My background with Big Data has predominantly been in retail, as Principal Engineer in Personalization at Amazon, and now Chief Scientist at RichRelevance, so I will use several retail examples. However, the principles behind these examples are without question more broadly applicable. These principles are:
- Before we look at any data, we have to have a clear and well-defined goal. Otherwise we are likely to find very clever solutions to the wrong problems.
- Smart data science requires the same fundamental scientific method—hypothesis, experimentation, and analysis—as every other science.
- Correlation is not causation. We all know this, but in a big data world it is much easier to confuse the two.
- Data are economic assets. Understanding them as such helps us understand how to motivate all participants in the data economy, from individuals to corporations to governments and non-profits.
The Netflix Prize
The Netflix Prize has done more to bring Big Data and data science in general to the public mind than any other event. This has been great for increasing the visibility of the field, but I’m sad to say, miserable for actual practice. The saddest part is that the winning algorithms are not in use at Netflix today, and are unlikely ever to be.

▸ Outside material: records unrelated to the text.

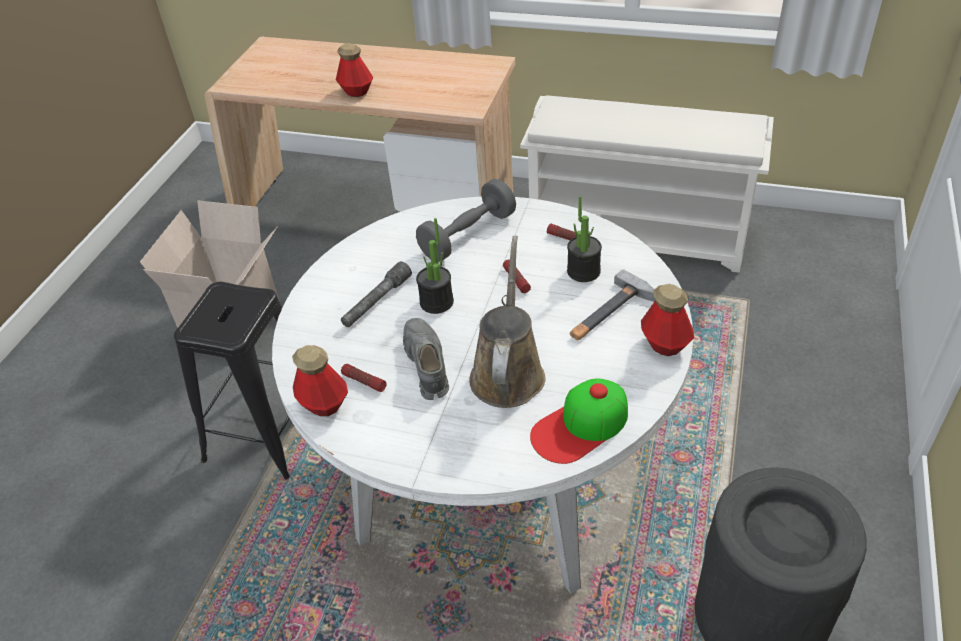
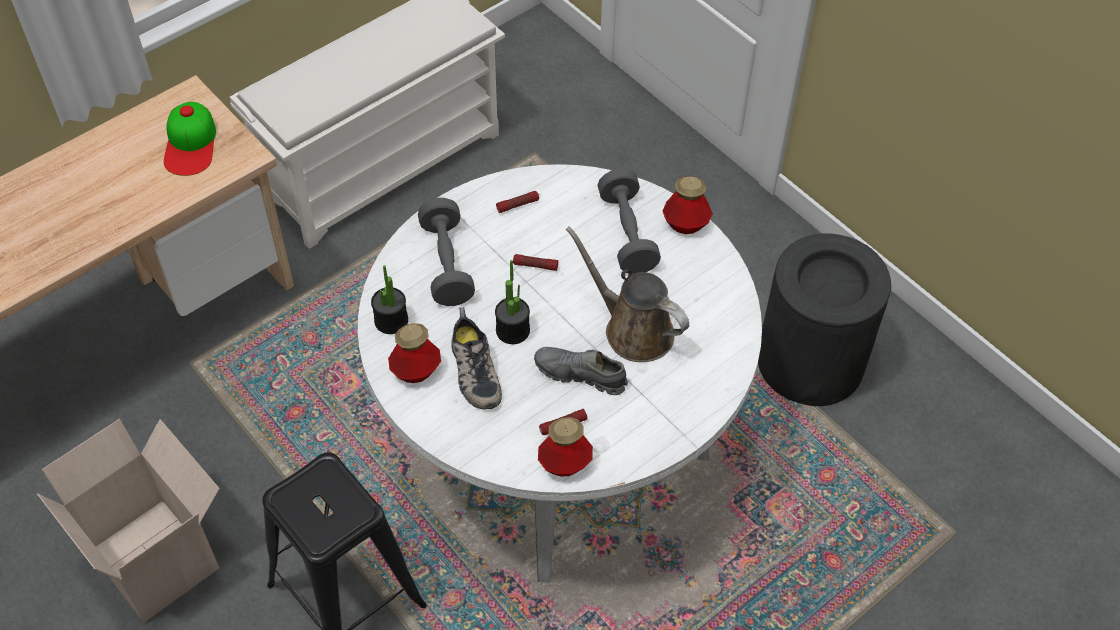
camera: 60 degrees left, 10 degrees up
(356, 91) = (106, 223): bottle -> bottle (416, 371)
(376, 302) = (473, 370): grey flashlight -> shoe
(580, 426) = (721, 319): cap -> cap (191, 144)
(583, 271) = (566, 220): potted plant -> potted plant (391, 320)
(610, 314) = (627, 234): hammer -> grey dumbbell

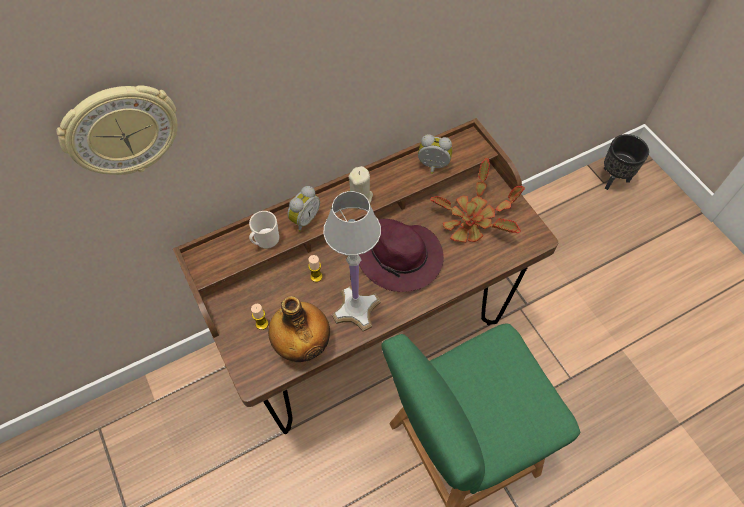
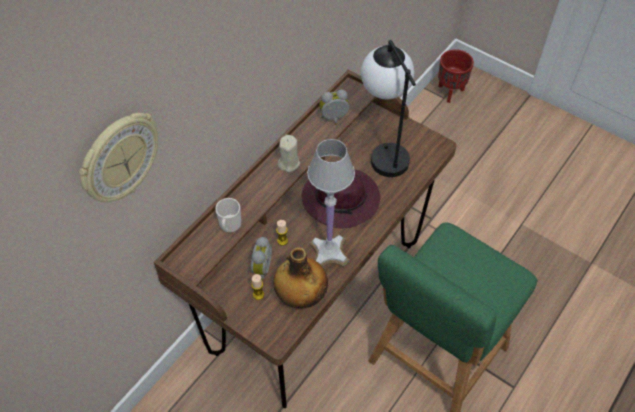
camera: 25 degrees left, 5 degrees down
(304, 219) = (252, 197): alarm clock -> alarm clock (260, 268)
(473, 219) = (383, 150): potted plant -> table lamp
(614, 179) = (451, 92): black planter -> red planter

What went wrong? Fundamentally, the contest violated Principle 1. It did not ask contestants to optimize the right thing, which is what films to recommend to customers. Instead, the contest judged algorithms by how well they predict how customers would rate movies. So far that doesn’t sound completely illogical. If you know what I will rate highly, you can recommend it to me.
Unfortunately, the algorithms were judged across the ratings scale. So being able to tell the difference between something to which I would give one star, and something to which I would give two stars, was just as important as being able to tell the difference between something to which I would give four stars and something I to which I would give five.
Why does this matter? Well, chances are I would never recommend either the one- star or the two-star film. Does it really matter that I can tell the difference between films you despise and films you merely don’t like? It almost certainly does not. And it certainly does not matter nearly as much as knowing the difference between films you will love and those you will merely like.
So what went wrong? Principle 1 was violated, the data scientists were unleashed, and we got great solutions to the wrong problem. Netflix got a lot of press, the winners got some cash, but the solution never went into production.